A few weeks ago, I blogged about how free flowing content exchange on the Internet -- both video and written -- is striking a blow at the heart of what trade and non-profit associations have offered members for so long: industry-specific information, straight from experts.
Today, I find out that the Internet also is attacking another major association strength: networking with peers.
When I signed on to LinkedIn this morning, I had an invitation from Citi® to join "Connect" their "premiere network for professional women." In the words of the "invitation," Citi® and LinkedIn are teaming up to bring you a premier group experience designed specifically for professional women that provides career advice and networking opportunities.
How much does that sound like a typical "Join our association" pitch? Except for one thing: it's free.

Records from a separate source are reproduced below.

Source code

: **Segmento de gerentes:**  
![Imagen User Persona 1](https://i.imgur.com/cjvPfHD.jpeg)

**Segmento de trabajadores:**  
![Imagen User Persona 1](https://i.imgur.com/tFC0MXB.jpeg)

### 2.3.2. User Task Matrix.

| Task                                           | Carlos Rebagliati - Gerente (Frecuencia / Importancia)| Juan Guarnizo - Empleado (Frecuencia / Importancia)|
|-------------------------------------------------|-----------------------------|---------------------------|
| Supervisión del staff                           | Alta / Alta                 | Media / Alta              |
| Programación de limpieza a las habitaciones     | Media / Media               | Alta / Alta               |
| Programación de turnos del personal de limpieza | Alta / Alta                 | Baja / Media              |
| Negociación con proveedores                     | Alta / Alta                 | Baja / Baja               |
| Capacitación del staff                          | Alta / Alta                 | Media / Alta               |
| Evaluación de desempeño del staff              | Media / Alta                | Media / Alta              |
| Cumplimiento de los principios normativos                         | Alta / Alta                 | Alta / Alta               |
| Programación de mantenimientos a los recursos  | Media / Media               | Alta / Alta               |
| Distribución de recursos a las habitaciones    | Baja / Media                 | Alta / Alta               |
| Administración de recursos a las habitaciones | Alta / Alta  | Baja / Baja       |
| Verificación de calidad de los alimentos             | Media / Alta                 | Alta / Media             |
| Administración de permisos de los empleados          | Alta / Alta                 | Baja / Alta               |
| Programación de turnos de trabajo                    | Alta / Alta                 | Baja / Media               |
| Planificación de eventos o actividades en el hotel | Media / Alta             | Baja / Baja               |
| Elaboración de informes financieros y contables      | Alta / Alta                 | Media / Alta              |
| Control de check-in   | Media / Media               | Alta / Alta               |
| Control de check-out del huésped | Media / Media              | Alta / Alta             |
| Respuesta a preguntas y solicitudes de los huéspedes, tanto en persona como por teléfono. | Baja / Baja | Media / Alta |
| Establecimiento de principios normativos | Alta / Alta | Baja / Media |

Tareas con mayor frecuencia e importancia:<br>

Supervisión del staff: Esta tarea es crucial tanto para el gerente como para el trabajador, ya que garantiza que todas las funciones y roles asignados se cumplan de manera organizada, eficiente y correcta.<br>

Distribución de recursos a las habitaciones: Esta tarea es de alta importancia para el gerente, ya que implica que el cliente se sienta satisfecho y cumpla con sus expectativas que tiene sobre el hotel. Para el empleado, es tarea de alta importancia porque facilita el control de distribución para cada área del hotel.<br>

So, really, why wouldn't I accept this invitation? It could have some benefits. And it costs me nothing to find out.
I hadn't envisioned Citi® partnering with LinkedIn, which goes to show that the CMO at Citi is a lot smarter than I am and tells me that big players (like banks and financial institutions) will continue to refine social media marketing -- using it, in this case, to bypass traditional "associations" and involve themselves directly in the networking and social activities of prospective clients (women).
So how might this work? One dimension of the Citi/LinkedIn effort assists the formation of geographically aligned "small groups," to wit: Network in Your Neighborhood. Does anybody care to network in their neighborhood? Apparently, yes, says their pitch. "A number of you have expressed interest in meeting up with women from Connect who live near you ... If you want to start a group or are looking for one, use this discussion to let us know where you are!"
LinkedIn is a brilliant partner in this effort, of course, because it possesses a superior database of exactly the individuals Citi® wants to reach. Databases, of course, lie at the heart of all social media: Facebook, Twitter, LinkedIn, Pinterest, Flickr, StumbleUpon, ad nauseum.
Talk about effective direct marketing! Really, it doesn't get much better than this.
Expect more of the same ... much more.